WHAT THE TASK ASKS:
In the listing, find every line that has the string "schema" and copy it.

-- SOURCE MATERIAL follows --

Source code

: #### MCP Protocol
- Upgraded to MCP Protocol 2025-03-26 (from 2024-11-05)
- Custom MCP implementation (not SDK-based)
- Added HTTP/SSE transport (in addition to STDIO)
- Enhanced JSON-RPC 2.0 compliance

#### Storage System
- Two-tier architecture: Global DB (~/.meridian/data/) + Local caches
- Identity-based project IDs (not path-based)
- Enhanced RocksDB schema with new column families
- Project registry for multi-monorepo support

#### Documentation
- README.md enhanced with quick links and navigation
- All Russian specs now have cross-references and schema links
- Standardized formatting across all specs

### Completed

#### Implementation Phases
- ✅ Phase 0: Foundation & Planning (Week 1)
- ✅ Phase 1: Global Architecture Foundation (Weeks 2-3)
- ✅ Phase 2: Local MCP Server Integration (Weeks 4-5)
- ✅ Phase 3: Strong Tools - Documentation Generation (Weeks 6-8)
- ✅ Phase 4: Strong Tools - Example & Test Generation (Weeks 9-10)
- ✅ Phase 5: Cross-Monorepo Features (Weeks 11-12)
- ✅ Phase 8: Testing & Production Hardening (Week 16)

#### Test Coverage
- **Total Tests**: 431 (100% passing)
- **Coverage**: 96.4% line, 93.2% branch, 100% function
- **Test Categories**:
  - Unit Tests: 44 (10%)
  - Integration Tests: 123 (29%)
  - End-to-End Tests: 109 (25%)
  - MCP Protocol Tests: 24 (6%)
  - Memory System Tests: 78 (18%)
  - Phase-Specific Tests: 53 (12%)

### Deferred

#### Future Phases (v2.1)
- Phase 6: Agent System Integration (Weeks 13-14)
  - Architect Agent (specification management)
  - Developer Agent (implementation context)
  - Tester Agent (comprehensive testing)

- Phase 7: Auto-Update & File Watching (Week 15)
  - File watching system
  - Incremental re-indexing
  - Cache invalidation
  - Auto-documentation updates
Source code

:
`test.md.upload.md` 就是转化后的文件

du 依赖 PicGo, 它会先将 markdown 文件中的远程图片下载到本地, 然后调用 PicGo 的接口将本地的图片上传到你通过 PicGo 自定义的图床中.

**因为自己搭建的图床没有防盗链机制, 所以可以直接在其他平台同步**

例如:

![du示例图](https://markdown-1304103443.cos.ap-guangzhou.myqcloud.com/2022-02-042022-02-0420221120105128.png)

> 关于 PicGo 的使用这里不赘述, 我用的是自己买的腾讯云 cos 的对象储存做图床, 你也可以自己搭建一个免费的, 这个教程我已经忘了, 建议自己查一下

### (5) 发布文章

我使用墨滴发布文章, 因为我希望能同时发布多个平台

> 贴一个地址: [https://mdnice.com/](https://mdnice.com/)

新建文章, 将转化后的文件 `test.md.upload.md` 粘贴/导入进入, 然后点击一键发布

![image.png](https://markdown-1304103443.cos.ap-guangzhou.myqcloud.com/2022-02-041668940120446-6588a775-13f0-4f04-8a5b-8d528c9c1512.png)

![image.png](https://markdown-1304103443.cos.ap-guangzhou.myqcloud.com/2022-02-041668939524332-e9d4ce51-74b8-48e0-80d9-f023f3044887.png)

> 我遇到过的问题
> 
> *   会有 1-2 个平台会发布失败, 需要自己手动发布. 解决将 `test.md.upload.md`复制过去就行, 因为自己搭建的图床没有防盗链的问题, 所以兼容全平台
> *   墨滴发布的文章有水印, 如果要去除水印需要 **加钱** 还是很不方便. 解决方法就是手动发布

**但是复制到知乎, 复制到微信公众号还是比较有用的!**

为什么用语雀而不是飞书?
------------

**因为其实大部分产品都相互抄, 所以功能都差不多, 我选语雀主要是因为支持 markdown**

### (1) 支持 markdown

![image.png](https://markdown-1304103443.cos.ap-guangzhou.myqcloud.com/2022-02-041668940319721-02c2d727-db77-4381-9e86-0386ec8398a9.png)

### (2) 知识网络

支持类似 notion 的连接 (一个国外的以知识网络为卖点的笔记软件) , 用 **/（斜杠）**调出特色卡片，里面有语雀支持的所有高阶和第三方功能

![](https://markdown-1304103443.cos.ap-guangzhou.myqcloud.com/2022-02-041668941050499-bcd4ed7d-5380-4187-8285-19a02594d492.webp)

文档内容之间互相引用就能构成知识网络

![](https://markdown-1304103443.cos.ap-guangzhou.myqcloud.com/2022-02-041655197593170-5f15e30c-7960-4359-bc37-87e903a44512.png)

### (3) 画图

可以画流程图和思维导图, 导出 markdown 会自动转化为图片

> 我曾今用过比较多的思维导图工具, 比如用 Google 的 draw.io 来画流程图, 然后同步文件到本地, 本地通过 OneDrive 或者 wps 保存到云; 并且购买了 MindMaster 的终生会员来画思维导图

-- SOURCE MATERIAL concluded --

RESPONSE BOX:
- Enhanced RocksDB schema with new column families
- All Russian specs now have cross-references and schema links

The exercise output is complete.